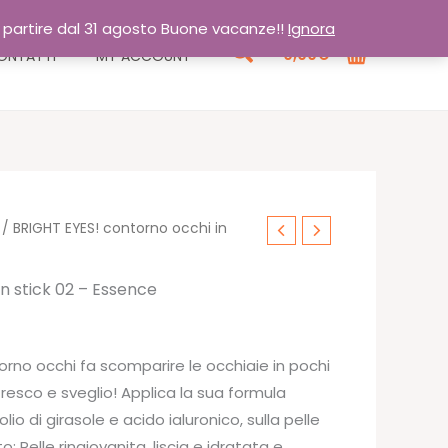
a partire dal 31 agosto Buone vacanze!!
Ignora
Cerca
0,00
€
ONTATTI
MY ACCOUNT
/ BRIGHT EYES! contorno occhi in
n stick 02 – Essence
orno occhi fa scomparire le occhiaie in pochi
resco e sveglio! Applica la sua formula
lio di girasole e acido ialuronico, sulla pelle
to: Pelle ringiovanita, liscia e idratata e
---
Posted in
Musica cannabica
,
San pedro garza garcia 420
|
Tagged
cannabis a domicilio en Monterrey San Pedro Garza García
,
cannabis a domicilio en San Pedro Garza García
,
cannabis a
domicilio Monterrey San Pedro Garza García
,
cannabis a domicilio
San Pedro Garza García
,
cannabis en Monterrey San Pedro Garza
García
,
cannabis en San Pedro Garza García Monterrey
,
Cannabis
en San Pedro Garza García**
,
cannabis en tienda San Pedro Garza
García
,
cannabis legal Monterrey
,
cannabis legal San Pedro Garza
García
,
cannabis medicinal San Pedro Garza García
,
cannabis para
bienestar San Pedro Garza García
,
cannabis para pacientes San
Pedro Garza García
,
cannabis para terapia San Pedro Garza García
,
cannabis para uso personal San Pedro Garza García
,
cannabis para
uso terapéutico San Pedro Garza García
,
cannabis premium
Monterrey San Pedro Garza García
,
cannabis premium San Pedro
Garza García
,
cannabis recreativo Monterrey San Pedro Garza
...
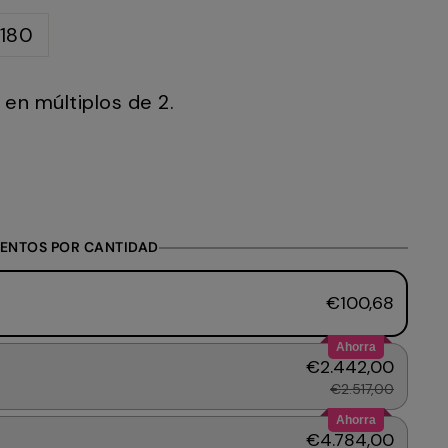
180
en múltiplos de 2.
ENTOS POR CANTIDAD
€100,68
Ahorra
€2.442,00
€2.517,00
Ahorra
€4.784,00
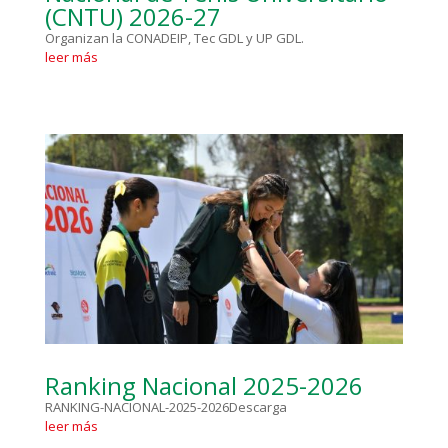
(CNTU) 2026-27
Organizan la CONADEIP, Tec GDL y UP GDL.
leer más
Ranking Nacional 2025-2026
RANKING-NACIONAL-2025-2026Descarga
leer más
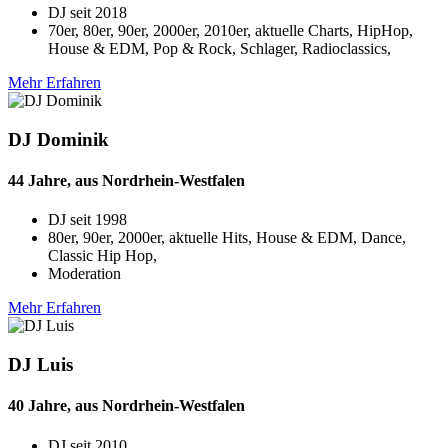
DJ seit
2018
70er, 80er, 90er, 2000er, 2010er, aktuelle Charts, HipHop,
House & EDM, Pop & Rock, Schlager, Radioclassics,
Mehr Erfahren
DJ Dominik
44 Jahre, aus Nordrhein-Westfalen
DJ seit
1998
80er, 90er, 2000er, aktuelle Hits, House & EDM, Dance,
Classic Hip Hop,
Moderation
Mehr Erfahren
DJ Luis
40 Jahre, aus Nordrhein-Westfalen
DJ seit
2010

◆ **TASK STATEMENT**
Please copy, exactly as written, every line in the listing above from the line with "resco e sveglio! Applica la sua formula" up to and including the line with "to: Pelle ringiovanita, liscia e idratata e".

◆ **PROBLEM SOLUTION**
resco e sveglio! Applica la sua formula
lio di girasole e acido ialuronico, sulla pelle
to: Pelle ringiovanita, liscia e idratata e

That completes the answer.